Source text:
+++
From the looks of things, I'd say the thread on the screws on the pickup rings may be broken, or screw holes on the pickup are busted. Highly doubt it's the latter though, since only one wobbles and both of them dislocate with little force. Just change pickup rings, the rest should be fine.

Love that blue colour. Reminds me of earlier days.


----------



## ridner (Oct 28, 2013)

I had the exact same guitar - they are amazing players - congrats!


----------



## HellGamer666 (Oct 28, 2013)

Congratulations, man! I have the exact same MH and I love the Duncans. Personally, they do aggressive stuff pretty well and I really prefer passives to EMGs.


----------



## bouVIP (Oct 28, 2013)

Congrats man! I just got one a few days ago as well


----------



## Thanatopsis (Oct 28, 2013)

I have an MH that I absolutely love. One other difference though that I don't think was mentioned is that on the H, the cutaway on the top of the back goes halfway down the body as opposed to just a couple inches on the MH.


----------



## BaHkaTa (Oct 29, 2013)
+++
Dataset entries:
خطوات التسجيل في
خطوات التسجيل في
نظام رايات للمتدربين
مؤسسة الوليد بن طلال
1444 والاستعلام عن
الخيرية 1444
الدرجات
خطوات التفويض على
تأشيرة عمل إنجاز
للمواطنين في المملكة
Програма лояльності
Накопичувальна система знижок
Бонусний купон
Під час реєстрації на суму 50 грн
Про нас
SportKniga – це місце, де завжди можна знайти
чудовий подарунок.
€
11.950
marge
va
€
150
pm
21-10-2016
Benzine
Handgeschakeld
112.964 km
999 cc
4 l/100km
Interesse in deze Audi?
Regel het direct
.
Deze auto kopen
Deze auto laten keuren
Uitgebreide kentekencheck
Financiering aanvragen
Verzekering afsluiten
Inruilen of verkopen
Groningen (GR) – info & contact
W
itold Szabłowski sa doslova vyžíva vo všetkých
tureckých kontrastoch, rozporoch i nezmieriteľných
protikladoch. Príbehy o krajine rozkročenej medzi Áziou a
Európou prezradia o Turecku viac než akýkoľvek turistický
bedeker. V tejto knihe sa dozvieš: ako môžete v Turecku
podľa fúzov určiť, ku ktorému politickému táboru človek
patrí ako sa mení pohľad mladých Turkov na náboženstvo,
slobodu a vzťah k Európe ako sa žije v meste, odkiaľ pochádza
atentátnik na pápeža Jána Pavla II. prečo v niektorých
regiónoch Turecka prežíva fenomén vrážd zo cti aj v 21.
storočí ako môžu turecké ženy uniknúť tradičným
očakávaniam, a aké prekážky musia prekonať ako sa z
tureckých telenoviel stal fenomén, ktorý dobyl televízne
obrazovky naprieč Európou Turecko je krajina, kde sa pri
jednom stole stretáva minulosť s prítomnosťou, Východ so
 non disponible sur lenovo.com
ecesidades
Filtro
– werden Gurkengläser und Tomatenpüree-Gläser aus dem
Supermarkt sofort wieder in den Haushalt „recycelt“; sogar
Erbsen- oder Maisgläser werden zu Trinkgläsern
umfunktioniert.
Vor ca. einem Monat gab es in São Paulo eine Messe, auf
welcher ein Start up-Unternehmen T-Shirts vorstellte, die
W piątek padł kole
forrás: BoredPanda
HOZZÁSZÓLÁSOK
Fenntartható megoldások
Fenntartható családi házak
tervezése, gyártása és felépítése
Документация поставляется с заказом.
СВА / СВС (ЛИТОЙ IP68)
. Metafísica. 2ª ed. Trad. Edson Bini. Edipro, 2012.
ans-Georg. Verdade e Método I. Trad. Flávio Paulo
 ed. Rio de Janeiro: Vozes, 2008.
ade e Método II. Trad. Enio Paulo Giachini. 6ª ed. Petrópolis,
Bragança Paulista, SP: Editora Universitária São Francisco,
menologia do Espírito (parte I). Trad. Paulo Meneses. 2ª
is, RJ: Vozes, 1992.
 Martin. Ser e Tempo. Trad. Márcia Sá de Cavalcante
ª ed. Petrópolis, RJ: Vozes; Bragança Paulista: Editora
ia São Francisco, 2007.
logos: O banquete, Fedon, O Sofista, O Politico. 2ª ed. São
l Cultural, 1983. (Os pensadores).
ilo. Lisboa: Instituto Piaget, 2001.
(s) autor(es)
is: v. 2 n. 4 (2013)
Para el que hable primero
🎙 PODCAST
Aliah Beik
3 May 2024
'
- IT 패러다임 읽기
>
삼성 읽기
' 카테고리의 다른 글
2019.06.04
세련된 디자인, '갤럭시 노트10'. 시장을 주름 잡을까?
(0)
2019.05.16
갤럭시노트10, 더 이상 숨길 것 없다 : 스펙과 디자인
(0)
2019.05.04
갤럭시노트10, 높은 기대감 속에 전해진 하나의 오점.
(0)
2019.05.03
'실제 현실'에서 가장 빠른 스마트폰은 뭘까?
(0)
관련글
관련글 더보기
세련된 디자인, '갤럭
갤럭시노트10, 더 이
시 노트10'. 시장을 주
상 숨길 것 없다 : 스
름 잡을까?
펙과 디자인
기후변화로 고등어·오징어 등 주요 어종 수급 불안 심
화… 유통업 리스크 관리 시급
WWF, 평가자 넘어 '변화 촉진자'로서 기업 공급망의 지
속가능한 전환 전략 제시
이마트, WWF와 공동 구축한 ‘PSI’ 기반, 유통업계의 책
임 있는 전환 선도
+++
Directive 1: Update the guitar forum thread, starting at the words "From the looks" and stopping after "ridner (Oct 28, 2013)", with "blue" changed to "red".
Directive 2: Go on with the guitar forum thread from its last line.

Answer area 1:
From the looks of things, I'd say the thread on the screws on the pickup rings may be broken, or screw holes on the pickup are busted. Highly doubt it's the latter though, since only one wobbles and both of them dislocate with little force. Just change pickup rings, the rest should be fine.

Love that red colour. Reminds me of earlier days.


----------



## ridner (Oct 28, 2013)

Answer area 2:
Thanks all! The guitar is a beast and yeah the it handles the aggressive stuff damn well. And the neck is so comfortable.
As for the pickups ...I will contact the seller on eBay and may request a change. Because the easy movement as shown in the video is what bothers me most



As you can see it's too easy!


----------



## HellGamer666 (Nov 1, 2013)

I don't think it's a defect of your MH in particular. Mine's the exact same model with the same issue and I've played another in a store that had the wobbly pickups, too. I've never worried about it, really. It's not broken or anything and I doubt it'll cause any trouble. Even if it does, I'm sure it's an easy fix.


----------



## Jonathan20022 (Nov 1, 2013)

Mine wobbled with the neck pickup also, throw some better screws in and a bit of foam under to keep it stable.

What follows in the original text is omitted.